**What is expected:** Nothing below is to be printed except the lines between the line holding "Engineering material choices" and the line holding "[P4 final due", inclusive, each exactly as it appears.
──────── Data records
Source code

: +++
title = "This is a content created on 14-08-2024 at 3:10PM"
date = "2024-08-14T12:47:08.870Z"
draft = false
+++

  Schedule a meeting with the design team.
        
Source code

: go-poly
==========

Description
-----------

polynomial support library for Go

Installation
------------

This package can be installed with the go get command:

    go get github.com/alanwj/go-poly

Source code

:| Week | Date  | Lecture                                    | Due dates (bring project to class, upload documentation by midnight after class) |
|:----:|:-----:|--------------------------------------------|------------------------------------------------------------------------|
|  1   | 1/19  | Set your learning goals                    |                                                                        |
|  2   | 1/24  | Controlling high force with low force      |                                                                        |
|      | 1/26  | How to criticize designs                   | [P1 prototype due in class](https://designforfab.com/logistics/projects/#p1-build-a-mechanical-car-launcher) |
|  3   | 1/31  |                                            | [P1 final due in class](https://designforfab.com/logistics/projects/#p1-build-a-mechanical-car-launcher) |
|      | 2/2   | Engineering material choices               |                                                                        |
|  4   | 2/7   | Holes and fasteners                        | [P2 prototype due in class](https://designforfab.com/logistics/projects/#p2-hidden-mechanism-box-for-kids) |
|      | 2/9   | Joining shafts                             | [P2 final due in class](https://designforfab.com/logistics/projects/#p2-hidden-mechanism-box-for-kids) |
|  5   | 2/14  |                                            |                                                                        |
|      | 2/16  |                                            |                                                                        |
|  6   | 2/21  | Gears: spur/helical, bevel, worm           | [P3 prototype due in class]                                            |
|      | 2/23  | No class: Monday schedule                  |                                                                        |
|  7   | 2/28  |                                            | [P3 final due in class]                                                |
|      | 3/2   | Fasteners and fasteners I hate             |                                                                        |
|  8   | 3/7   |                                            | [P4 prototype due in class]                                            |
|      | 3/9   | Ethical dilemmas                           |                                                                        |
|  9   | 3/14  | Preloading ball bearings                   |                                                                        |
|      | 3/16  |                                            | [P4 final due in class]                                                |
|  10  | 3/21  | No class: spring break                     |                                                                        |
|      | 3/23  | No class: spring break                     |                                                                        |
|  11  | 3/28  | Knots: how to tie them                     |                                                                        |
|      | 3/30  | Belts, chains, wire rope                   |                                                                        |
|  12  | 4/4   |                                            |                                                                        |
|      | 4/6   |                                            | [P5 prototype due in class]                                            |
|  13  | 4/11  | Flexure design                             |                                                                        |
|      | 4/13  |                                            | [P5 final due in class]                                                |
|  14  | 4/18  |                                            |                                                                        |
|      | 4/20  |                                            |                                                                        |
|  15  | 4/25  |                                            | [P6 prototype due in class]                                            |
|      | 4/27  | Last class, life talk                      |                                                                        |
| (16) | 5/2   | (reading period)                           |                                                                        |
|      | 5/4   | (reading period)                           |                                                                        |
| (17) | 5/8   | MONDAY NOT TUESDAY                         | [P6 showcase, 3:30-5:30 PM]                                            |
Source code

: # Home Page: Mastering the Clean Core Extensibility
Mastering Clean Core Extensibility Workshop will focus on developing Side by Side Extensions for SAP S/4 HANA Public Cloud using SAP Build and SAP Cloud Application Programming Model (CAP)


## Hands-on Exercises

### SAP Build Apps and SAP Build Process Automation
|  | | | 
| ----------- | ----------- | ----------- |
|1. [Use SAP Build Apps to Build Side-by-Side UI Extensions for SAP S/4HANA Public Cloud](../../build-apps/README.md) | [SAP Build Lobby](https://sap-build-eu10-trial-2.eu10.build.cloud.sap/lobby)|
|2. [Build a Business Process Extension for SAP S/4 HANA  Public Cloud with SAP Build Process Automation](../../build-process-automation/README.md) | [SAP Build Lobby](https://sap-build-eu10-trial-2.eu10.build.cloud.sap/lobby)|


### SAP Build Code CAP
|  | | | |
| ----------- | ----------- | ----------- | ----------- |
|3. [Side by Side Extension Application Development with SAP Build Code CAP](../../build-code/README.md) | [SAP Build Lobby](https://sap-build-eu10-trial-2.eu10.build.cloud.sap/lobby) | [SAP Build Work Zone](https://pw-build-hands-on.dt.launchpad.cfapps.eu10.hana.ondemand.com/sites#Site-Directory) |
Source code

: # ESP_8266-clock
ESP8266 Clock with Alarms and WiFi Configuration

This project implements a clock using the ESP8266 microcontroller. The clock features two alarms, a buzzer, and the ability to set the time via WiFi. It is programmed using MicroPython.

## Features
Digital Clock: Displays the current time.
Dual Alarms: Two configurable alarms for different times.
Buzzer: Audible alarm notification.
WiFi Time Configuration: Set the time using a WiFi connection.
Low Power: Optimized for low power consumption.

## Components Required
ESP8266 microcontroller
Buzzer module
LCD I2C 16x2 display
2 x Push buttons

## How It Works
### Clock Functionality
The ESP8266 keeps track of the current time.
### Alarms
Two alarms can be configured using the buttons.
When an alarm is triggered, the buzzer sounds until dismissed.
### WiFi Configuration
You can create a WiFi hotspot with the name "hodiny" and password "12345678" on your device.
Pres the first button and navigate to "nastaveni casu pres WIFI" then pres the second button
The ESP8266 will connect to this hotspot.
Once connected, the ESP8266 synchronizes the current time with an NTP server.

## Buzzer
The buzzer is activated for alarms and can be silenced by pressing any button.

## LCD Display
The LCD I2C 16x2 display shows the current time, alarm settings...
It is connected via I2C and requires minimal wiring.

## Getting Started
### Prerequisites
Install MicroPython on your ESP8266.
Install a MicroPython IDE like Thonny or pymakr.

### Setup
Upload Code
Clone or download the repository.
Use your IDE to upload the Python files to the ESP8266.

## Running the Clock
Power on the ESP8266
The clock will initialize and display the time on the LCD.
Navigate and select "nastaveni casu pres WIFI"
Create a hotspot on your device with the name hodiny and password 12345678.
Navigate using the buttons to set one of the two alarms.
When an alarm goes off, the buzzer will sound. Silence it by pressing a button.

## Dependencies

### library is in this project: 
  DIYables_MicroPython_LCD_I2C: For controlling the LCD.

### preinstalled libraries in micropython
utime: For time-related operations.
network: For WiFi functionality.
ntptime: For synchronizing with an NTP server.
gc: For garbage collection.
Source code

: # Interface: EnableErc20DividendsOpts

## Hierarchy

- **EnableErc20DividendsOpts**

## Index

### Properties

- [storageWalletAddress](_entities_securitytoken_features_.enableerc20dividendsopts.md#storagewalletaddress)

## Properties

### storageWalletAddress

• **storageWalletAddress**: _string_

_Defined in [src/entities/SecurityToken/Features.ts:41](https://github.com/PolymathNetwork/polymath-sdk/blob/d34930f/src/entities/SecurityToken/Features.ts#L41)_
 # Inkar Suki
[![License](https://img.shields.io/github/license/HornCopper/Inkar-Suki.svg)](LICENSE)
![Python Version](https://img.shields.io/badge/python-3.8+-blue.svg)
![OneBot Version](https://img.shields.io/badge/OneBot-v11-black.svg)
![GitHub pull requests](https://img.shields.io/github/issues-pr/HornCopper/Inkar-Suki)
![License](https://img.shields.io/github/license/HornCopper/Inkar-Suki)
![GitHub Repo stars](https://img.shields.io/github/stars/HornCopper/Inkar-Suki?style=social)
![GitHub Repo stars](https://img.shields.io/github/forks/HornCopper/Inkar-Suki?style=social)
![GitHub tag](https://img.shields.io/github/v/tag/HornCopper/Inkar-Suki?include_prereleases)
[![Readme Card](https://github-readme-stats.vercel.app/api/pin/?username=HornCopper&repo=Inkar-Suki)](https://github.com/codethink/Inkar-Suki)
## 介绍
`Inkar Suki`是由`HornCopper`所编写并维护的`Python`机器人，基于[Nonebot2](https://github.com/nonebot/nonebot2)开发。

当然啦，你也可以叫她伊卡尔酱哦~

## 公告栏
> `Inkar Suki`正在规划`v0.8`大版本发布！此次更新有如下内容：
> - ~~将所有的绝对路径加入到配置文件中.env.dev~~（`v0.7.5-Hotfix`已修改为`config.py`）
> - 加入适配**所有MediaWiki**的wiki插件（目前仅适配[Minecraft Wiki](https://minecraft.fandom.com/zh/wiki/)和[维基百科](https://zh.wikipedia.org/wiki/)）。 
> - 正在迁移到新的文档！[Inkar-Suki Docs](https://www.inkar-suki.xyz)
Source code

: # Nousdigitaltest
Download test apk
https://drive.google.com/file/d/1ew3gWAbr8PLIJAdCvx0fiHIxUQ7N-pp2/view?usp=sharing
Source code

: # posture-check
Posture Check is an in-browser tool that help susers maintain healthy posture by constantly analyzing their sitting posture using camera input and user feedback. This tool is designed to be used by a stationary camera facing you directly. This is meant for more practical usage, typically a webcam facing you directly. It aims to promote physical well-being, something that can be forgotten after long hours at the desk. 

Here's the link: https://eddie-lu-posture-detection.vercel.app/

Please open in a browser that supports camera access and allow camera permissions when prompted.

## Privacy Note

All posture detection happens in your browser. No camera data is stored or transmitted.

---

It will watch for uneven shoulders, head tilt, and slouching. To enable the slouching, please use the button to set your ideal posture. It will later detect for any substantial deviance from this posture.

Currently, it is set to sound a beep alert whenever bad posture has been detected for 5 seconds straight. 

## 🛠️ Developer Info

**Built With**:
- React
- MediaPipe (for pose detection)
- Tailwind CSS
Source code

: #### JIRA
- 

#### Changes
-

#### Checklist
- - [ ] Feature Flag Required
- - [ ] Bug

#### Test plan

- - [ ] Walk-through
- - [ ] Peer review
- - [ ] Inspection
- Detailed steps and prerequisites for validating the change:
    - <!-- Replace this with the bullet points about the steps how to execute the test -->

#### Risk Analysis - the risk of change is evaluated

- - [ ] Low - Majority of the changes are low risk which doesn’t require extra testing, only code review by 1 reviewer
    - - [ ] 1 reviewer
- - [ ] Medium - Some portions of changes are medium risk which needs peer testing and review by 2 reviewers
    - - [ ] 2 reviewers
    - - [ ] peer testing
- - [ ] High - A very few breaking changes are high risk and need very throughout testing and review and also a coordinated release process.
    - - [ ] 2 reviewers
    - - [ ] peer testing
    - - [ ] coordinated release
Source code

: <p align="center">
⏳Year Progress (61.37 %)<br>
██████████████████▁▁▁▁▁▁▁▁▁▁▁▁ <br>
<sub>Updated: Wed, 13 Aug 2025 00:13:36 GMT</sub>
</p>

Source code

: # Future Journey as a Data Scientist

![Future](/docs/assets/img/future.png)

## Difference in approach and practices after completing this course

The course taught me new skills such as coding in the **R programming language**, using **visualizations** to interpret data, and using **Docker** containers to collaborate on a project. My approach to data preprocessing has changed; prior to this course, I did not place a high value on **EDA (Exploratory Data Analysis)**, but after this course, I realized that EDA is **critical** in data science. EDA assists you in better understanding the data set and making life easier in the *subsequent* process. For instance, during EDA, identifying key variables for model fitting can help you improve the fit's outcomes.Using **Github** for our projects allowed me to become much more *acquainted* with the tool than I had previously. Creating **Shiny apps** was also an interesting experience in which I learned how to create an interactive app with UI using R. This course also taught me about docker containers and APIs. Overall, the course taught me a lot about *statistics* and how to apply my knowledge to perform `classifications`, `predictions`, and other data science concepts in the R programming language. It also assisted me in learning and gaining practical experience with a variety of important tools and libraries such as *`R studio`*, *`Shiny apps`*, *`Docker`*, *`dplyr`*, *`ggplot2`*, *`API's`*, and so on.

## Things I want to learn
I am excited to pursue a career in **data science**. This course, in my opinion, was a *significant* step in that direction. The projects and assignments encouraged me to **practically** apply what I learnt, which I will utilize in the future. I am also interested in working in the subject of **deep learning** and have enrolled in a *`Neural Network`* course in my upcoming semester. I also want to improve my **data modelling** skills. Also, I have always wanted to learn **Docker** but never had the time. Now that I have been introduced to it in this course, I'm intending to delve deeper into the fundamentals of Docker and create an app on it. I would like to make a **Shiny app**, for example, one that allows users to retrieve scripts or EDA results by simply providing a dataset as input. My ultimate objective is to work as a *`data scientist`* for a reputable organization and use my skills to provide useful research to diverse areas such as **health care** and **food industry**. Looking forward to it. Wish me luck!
────────────────
**Response to the task:**
|      | 2/2   | Engineering material choices               |                                                                        |
|  4   | 2/7   | Holes and fasteners                        | [P2 prototype due in class](https://designforfab.com/logistics/projects/#p2-hidden-mechanism-box-for-kids) |
|      | 2/9   | Joining shafts                             | [P2 final due in class](https://designforfab.com/logistics/projects/#p2-hidden-mechanism-box-for-kids) |
|  5   | 2/14  |                                            |                                                                        |
|      | 2/16  |                                            |                                                                        |
|  6   | 2/21  | Gears: spur/helical, bevel, worm           | [P3 prototype due in class]                                            |
|      | 2/23  | No class: Monday schedule                  |                                                                        |
|  7   | 2/28  |                                            | [P3 final due in class]                                                |
|      | 3/2   | Fasteners and fasteners I hate             |                                                                        |
|  8   | 3/7   |                                            | [P4 prototype due in class]                                            |
|      | 3/9   | Ethical dilemmas                           |                                                                        |
|  9   | 3/14  | Preloading ball bearings                   |                                                                        |
|      | 3/16  |                                            | [P4 final due in class]                                                |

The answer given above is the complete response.